The Frick was Pickle’s favorite art collection in New York City. He’d arranged to meet Junie at the center of the former mansion, called the Garden Court, and was particularly eager to share the art in the Fragonard Room. Those paintings, known as The Progress of Love, depicted courtship in an era when women were revered for their refinement, for their subtlety, and for their demurring objections. That’s the way he saw, or idealized, Junie—as one of those pale lovelies, pumping their legs on swings knotted to a cantilevered tree limb, reading a book of poetry in one hand and holding a suitor’s advances back with the other. These eighteenth-century women were the original multitaskers, Pickle laughed to himself.
She was already waiting for him, sitting on a marble bench, dressed in black leggings and a blousy purple caftan top that draped below her knees. Thin calves poked out of the vivid color and disappeared into her ankle boots. She’d not bothered to fashion her hair in a braid this time. Instead, her curls had been set loose, going wild like rattlers all around her head. Yet, the overall effect was, strangely, sophisticated and very New York. He gathered himself up, walked over, and stood in front of her for several seconds, waiting to be noticed. She was engrossed in a slim volume of Raymond Carver short stories. Pickle nudged her boot with his wingtip. Startled, she quickly placed the book in her satchel and rose to greet him.

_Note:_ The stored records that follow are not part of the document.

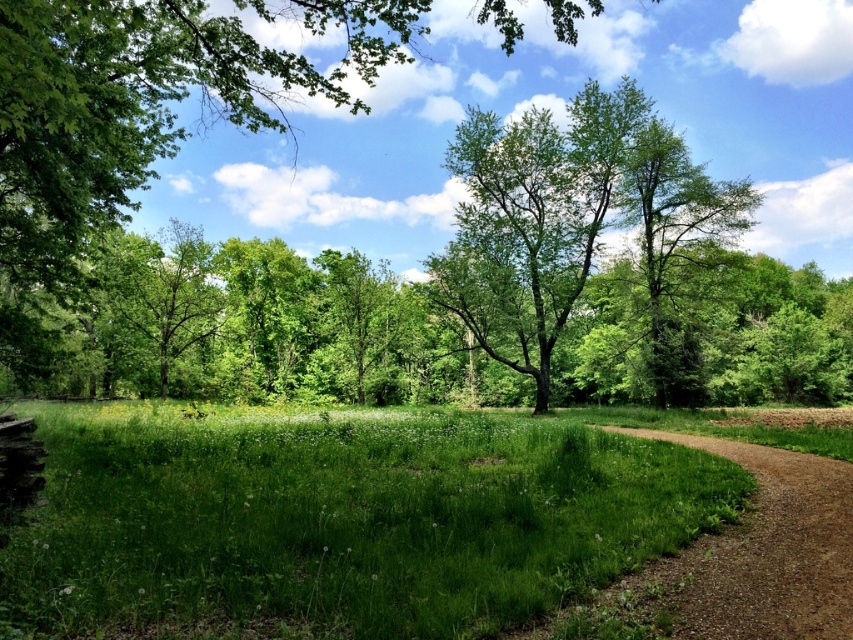
Question: Which point appears closest to the camera in this image?

Choices:
 (A) (x=24, y=168)
 (B) (x=26, y=486)

Answer: (B)

Question: Which object is positioned closest to the green leafy tree at upper center?

Choices:
 (A) green grassy field at lower left
 (B) green leafy tree at left

Answer: (B)

Question: Is green grassy field at lower left wider than green leafy tree at left?

Choices:
 (A) no
 (B) yes

Answer: (B)

Question: Which of these objects is positioned farthest from the rustic wooden bench at lower left?

Choices:
 (A) green leafy tree at left
 (B) green leafy tree at upper center
 (C) green grassy field at lower left

Answer: (A)

Question: Does green leafy tree at upper center have a greater width compared to rustic wooden bench at lower left?

Choices:
 (A) yes
 (B) no

Answer: (A)

Question: Is green leafy tree at upper center smaller than rustic wooden bench at lower left?

Choices:
 (A) no
 (B) yes

Answer: (A)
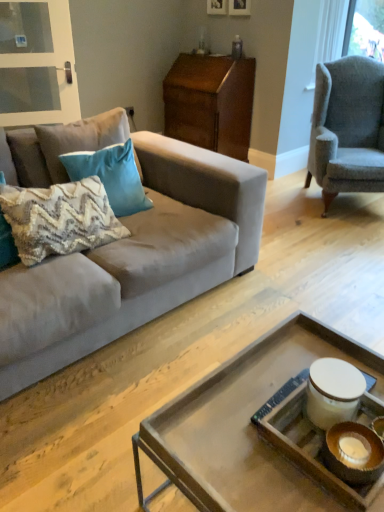
The height and width of the screenshot is (512, 384). Identify the location of free space in front of gray woolen armchair at right. (337, 240).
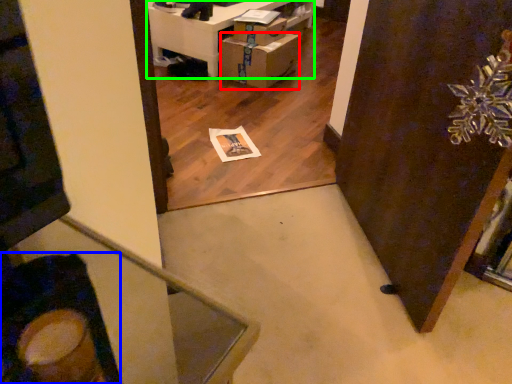
Question: Considering the real-world distances, which object is farthest from cardboard box (highlighted by a red box)? swivel chair (highlighted by a blue box) or furniture (highlighted by a green box)?

Choices:
 (A) swivel chair
 (B) furniture

Answer: (A)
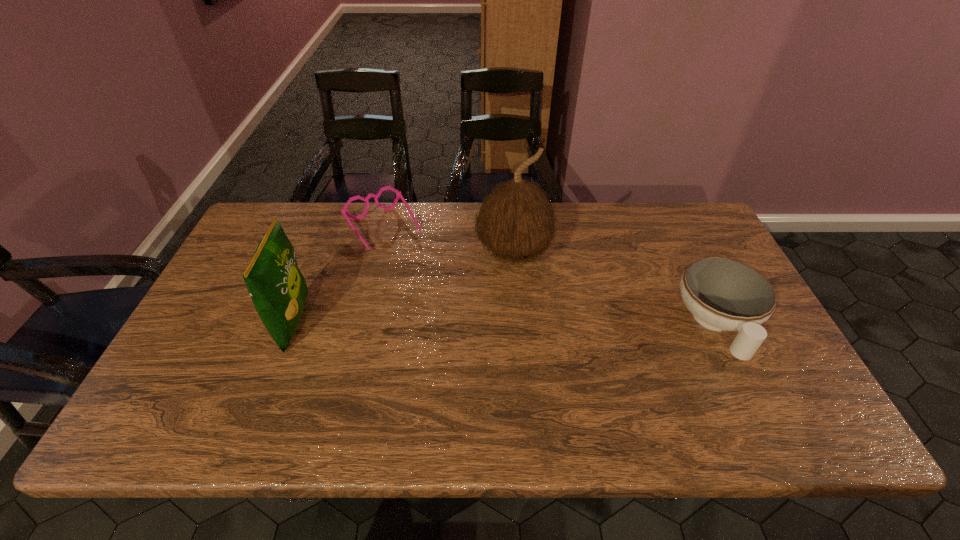
Find the location of a particular element. Image resolution: width=960 pixels, height=540 pixels. free spot on the desktop that is between the second tallest object and the third tallest object and is positioned on the surface of the tallest object is located at coordinates (555, 324).

Where is `vacant space on the desktop that is between the third shortest object and the third tallest object and is positioned on the arms of the shortest object`? vacant space on the desktop that is between the third shortest object and the third tallest object and is positioned on the arms of the shortest object is located at coordinates (448, 323).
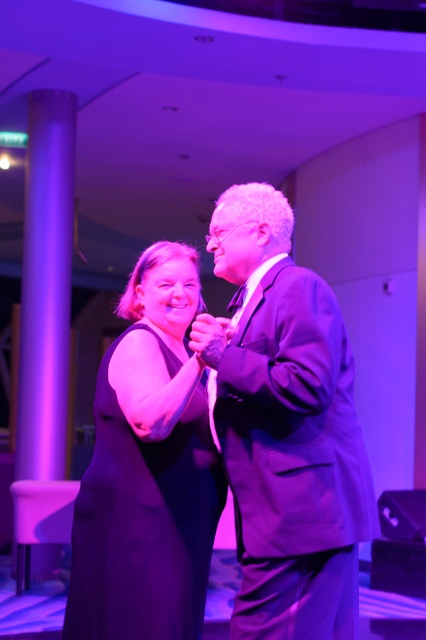
You are a photographer at a formal event. You need to capture a photo of the satin black suit at center and the matte black dress at center. The camera frame can only accommodate objects that take up a certain amount of space. Based on their sizes, which object might require more careful framing to ensure it fits within the camera frame?

The matte black dress at center occupies more space than the satin black suit at center, so it might require more careful framing to ensure it fits within the camera frame.

You are standing at the entrance of the ballroom and want to reach the point marked by point (198, 346). There is an obstacle at point (75, 637). Will you encounter the obstacle before reaching your destination?

Point (198, 346) is in front of point (75, 637), so you will reach the destination before encountering the obstacle.

You are a photographer at a formal event. You see the satin black suit at center and the matte black dress at center. Which one is positioned to the right side?

The satin black suit at center is positioned to the right of the matte black dress at center.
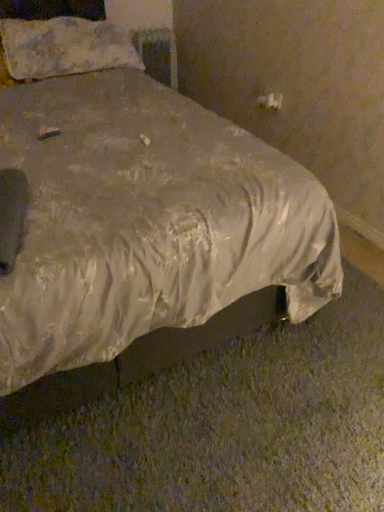
Question: Should I look upward or downward to see silvery satin bed at center?

Choices:
 (A) down
 (B) up

Answer: (B)

Question: Is silvery satin bed at center oriented away from fluffy white pillow at upper left?

Choices:
 (A) yes
 (B) no

Answer: (A)

Question: From a real-world perspective, is silvery satin bed at center physically below fluffy white pillow at upper left?

Choices:
 (A) no
 (B) yes

Answer: (B)

Question: From a real-world perspective, does silvery satin bed at center stand above fluffy white pillow at upper left?

Choices:
 (A) no
 (B) yes

Answer: (A)

Question: Does silvery satin bed at center have a smaller size compared to fluffy white pillow at upper left?

Choices:
 (A) no
 (B) yes

Answer: (A)

Question: Is silvery satin bed at center thinner than fluffy white pillow at upper left?

Choices:
 (A) yes
 (B) no

Answer: (B)

Question: Would you say silvery satin bed at center contains fluffy white pillow at upper left?

Choices:
 (A) yes
 (B) no

Answer: (A)

Question: Is the depth of metallic silver radiator at upper center greater than that of silvery satin bed at center?

Choices:
 (A) yes
 (B) no

Answer: (A)

Question: Considering the relative sizes of metallic silver radiator at upper center and silvery satin bed at center in the image provided, is metallic silver radiator at upper center wider than silvery satin bed at center?

Choices:
 (A) yes
 (B) no

Answer: (B)

Question: Can you confirm if metallic silver radiator at upper center is positioned to the right of silvery satin bed at center?

Choices:
 (A) yes
 (B) no

Answer: (A)

Question: Does metallic silver radiator at upper center have a greater height compared to silvery satin bed at center?

Choices:
 (A) no
 (B) yes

They stood opposite each other, about two feet apart, not sure which way their bodies would, or should, move. The kinetic confusion pushed laughter first out of Pickle and then Junie joined him. They giggled hard, gasping. They laughed about absolutely nothing. Nothing and everything.
Pickle cupped Junie’s elbow to guide her into the first grouping of enfilade rooms opposite the Fragonard section. Their movement from one work of art to the next felt loosely timed, almost like choreography in early stages, the exact steps not yet finalized for performance. With this blossoming symbiosis, the visual effect felt serene, as if strolling along the Seine in a Seurat painting.